Blow, Thugs - N - Harmony: Spring Breakers Reviewed
, April 5th, 2013 09:19
Katherine McLaughlin reviews Harmony Korine's latest cinematic assault, Spring Breakers. Contains spoilers.
In Spring Breakers Harmony Korine captures a neon-lit universe where Britney is queen, Lil' Wayne is king and money is everything. Four college girls are led into temptation by the bright lights and promise of spring break and it’s up to them when the party stops.
The main objective for these girls is to have a good time and an escape from reality even if that means breaking the law to get what they want. On first entering St Petersburg in Florida for their spring break, the spirit of a music festival is invoked with a sense of freedom coming from the backdrop of sunshine and sand. The excitement of discovery and experimentation is prevalent, until the menacing underbelly of drugs and guns catches up with the girls. The turning point here comes when the girls are arrested and two worlds collide. Alien (James Franco), a gangster, bails the girls out on a drug charge and a sudden jolt of reality equally frightens and thrills. What happens after the initial euphoria of the party atmosphere is dispelled and the girls leave jail into the bright daylight, only to discover themselves and their limits?

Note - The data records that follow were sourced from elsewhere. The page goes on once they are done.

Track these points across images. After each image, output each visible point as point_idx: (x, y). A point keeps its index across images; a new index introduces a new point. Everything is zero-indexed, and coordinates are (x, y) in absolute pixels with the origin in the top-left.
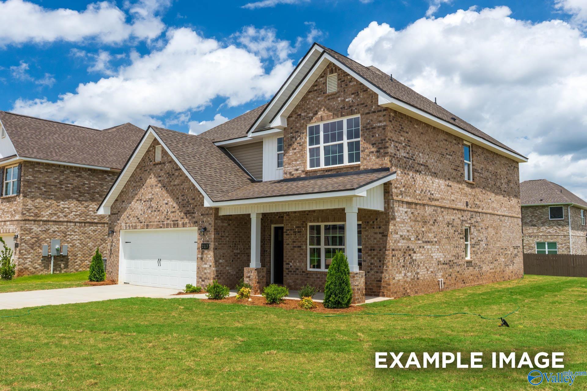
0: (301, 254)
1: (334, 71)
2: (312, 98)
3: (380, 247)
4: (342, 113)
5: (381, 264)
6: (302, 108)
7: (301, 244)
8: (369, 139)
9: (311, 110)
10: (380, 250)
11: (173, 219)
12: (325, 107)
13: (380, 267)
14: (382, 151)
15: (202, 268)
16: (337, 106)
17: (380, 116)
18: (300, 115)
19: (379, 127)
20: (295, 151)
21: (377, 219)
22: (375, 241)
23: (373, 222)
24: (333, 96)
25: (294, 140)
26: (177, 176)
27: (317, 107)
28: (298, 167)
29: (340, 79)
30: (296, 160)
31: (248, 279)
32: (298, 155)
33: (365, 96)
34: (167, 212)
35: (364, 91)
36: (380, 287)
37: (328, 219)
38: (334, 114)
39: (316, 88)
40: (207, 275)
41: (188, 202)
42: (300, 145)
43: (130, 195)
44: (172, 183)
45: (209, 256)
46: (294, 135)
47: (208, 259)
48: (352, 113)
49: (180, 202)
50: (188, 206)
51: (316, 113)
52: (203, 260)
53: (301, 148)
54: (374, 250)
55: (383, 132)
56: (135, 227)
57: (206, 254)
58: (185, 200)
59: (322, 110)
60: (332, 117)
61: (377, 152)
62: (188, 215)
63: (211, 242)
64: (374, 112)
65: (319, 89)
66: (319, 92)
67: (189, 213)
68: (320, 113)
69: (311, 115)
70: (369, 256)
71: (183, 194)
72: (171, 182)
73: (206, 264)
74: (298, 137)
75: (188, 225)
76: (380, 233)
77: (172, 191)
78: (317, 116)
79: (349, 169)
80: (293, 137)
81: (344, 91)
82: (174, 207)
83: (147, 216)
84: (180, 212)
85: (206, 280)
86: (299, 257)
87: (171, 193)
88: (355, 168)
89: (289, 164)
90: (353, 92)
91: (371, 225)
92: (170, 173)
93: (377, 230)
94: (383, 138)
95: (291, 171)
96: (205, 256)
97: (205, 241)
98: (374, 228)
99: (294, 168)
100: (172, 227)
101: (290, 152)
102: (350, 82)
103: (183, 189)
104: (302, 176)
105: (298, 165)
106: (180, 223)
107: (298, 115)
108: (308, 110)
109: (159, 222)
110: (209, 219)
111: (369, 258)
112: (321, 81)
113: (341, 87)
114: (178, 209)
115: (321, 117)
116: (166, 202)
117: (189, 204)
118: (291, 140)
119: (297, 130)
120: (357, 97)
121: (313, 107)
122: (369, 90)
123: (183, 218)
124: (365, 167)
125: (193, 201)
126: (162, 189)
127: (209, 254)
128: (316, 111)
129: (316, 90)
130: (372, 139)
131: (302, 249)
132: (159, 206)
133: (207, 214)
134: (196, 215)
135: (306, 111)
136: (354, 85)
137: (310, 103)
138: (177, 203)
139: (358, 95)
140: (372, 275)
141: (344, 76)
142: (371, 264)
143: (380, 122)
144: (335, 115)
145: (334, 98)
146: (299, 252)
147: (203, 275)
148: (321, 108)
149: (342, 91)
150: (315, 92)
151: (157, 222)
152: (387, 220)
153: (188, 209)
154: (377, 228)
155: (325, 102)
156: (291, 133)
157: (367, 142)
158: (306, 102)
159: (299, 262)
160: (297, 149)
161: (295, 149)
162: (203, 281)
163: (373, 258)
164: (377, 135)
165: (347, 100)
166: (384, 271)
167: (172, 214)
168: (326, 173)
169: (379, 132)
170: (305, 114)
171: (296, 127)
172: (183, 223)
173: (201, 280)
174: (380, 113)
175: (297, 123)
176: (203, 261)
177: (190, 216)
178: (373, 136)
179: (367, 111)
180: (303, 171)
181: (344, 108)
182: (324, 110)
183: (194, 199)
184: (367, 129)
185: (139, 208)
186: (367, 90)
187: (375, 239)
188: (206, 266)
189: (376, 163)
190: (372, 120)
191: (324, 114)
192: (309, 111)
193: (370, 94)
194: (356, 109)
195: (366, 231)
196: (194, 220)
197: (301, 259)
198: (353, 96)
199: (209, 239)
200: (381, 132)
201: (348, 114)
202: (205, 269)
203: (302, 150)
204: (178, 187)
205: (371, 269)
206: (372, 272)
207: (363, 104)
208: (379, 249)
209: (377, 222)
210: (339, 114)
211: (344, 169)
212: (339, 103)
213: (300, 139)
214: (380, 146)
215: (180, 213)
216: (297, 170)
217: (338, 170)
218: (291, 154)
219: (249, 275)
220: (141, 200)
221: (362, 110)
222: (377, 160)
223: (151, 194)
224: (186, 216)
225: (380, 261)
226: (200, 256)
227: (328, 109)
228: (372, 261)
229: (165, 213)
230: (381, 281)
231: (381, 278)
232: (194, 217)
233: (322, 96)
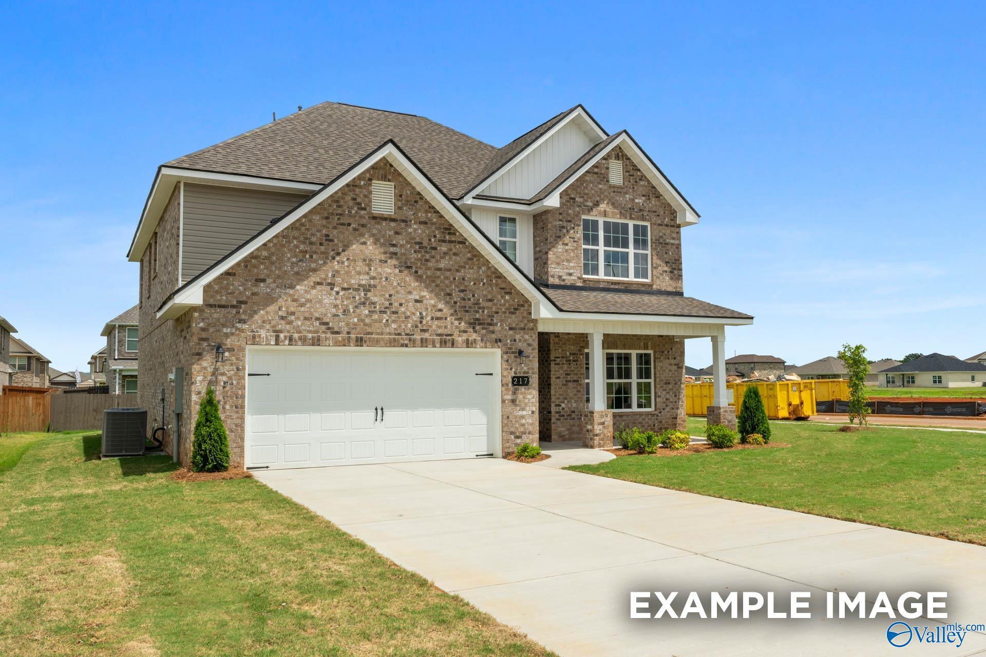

The casting choices of Vanessa Hudgens, Selena Gomez and Ashley Benson alongside James Franco only further Korine’s vision. Add Heather Morris from Glee and it’s clear that this is a very knowing move. Candy, Cottie, Brit and Faith worship Britney Spears, chanting her lyrics as they sit outside a 7/11 boozing to their hearts content. Britney Spears’ own coming of age film Crossroads in 2002 was a sanitised version of the girlie road trip that couldn't grasp any real emotions amidst the pyjama parties and karaoke renditions. And yet in Spring Breakers entirely sincere moments play out, with these girls – not yet women - connecting with Franco’s gold toothed drug dealer Alien through their shared love of Britney. Franco's performance is at once endearing and frightening as he nails Alien's bad boy spirit and worship of materialism. Alien is an amalgamation, an embodiment of the cash culture being aspired to, and it becomes clear the girls are not only attracted to his bad boy persona. He's a most memorable creation – his preoccupation with money, his lyrical lunacy and impassioned speeches all delivered with aplomb by Franco. A power struggle between college girls and the gangster world ensues with Korine never letting on as to the eventual victor.
Just as music videos frequently mirror films, here Korine mirrors music videos through his vibrant visuals. Moments of recklessness linger and swell. Repetition, loops of dialogue and the cocking of guns dominate the soundscape. Alongside the immersive sound design, songs from A$ap Rocky and The Black Keys pop up in this warped world where fantasy and reality are blurred together.
Benoit Debie's (DP for Gaspar Noé’s Enter the Void) cinematography and the Skrillex/Cliff Martinez soundtrack complement each other creating an alluring aesthetic that blends the serenity, violence and sinister side of this slice of teen life. A hyper-vivid concoction depicting a generation of MTV viewers and YouTube clickers emulating things they don’t really comprehend. Korine doesn’t appear to denigrate his characters even if he may be denigrating their values. Essentially we are traversing teen rites of passage, as each girl tests their limits and lands in varying kinds of trouble.
Just as the girls are intoxicated by the lifestyle, Korine seduces the audience with a spellbinding ambience. There are hints of all his directorial work, with the observational and experimental hues of Gummo, the fascination with impersonation of Mister Lonely and the sociopathic tendencies of Trash Humpers. Korine is reflecting this side of teen life with his usual edgy and inventive bite. He’s looking to the unruly youth and their idea of the American dream; the things they worship and their right to party no matter what the cost. Spring Breakers is a turbulent, sizzling anthem of a film that revels in, whilst tearing apart, a particular kind of teenage experience.